::: Given information

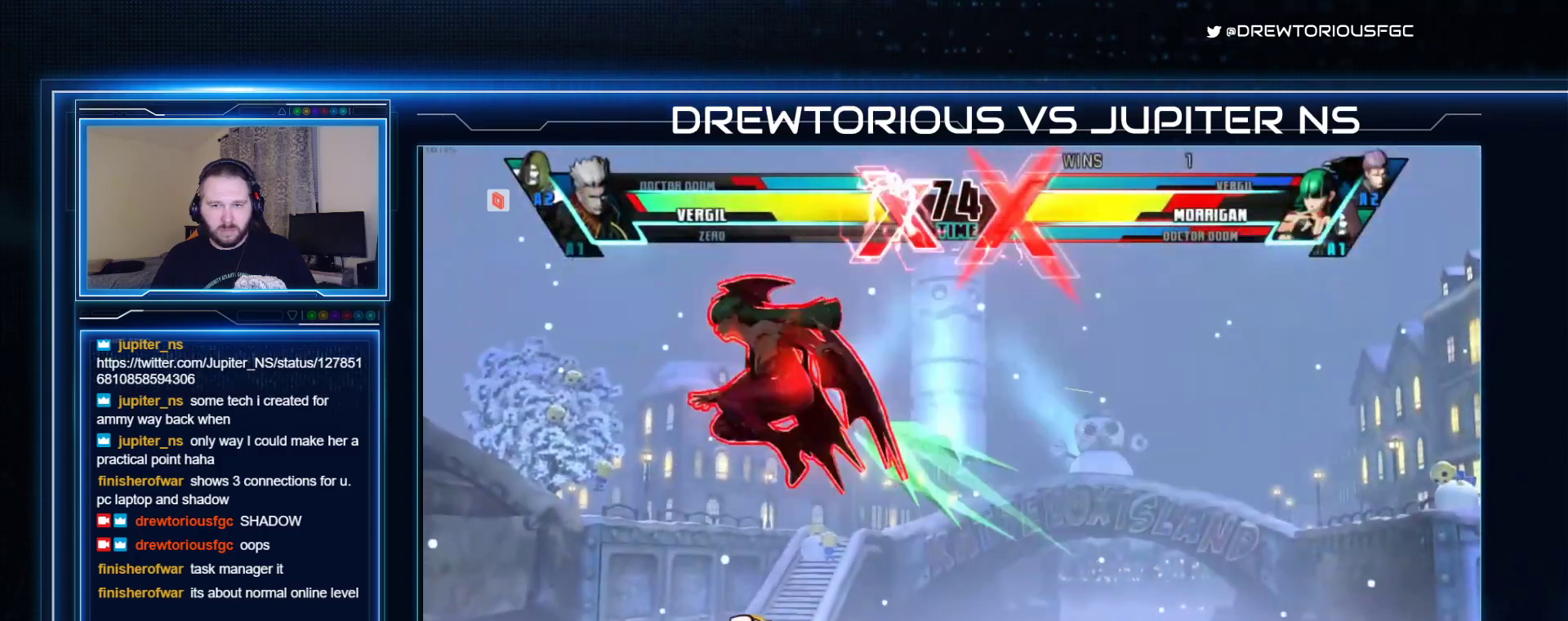
{"buttons": ["CROSS", "SQUARE", "TRIANGLE", "R1"], "left_stick": "left", "events": [[467, "CROSS", "down"], [467, "R1", "down"], [467, "SQUARE", "down"], [467, "TRIANGLE", "down"]]}
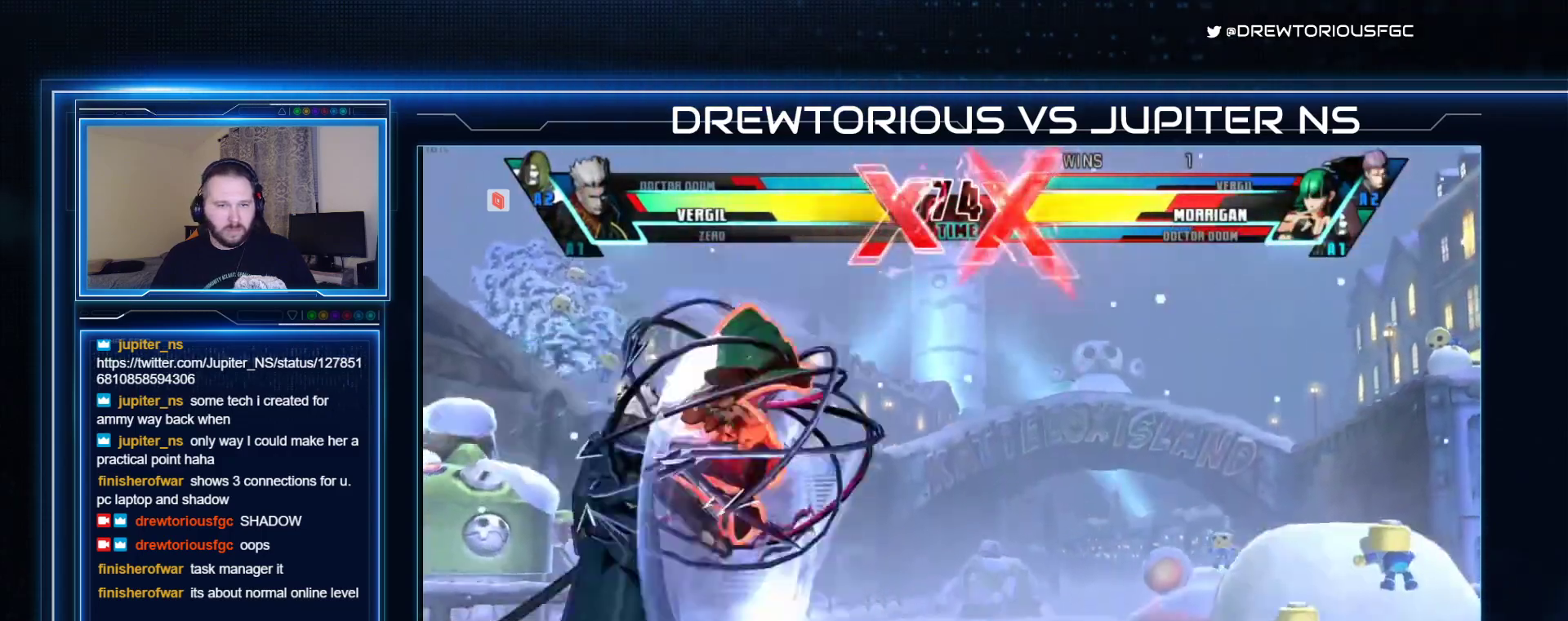
{"buttons": ["SQUARE", "TRIANGLE"], "left_stick": "center", "events": [[100, "R1", "up"], [100, "SQUARE", "up"], [133, "CROSS", "up"], [133, "TRIANGLE", "up"], [167, "left_stick", "center"], [333, "SQUARE", "down"], [467, "TRIANGLE", "down"]]}
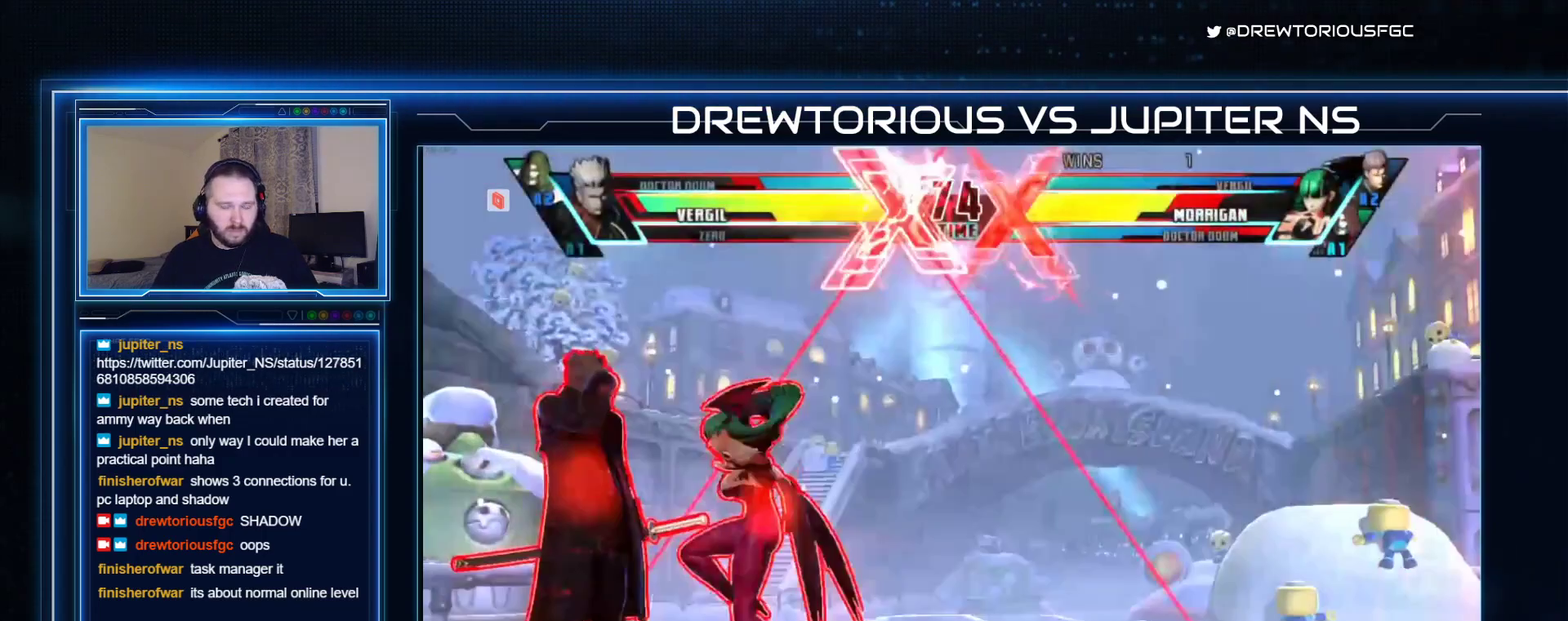
{"buttons": [], "left_stick": "down-left", "events": [[33, "SQUARE", "up"], [167, "TRIANGLE", "up"], [267, "R1", "down"], [433, "left_stick", "down-left"], [467, "R1", "up"]]}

::::::

__Exercise requirements__: Wherever the string "CROSS" occurs in the data, copy the line that holds it.

__Worked solution__:
{"buttons": ["CROSS", "SQUARE", "TRIANGLE", "R1"], "left_stick": "left", "events": [[467, "CROSS", "down"], [467, "R1", "down"], [467, "SQUARE", "down"], [467, "TRIANGLE", "down"]]}
{"buttons": ["SQUARE", "TRIANGLE"], "left_stick": "center", "events": [[100, "R1", "up"], [100, "SQUARE", "up"], [133, "CROSS", "up"], [133, "TRIANGLE", "up"], [167, "left_stick", "center"], [333, "SQUARE", "down"], [467, "TRIANGLE", "down"]]}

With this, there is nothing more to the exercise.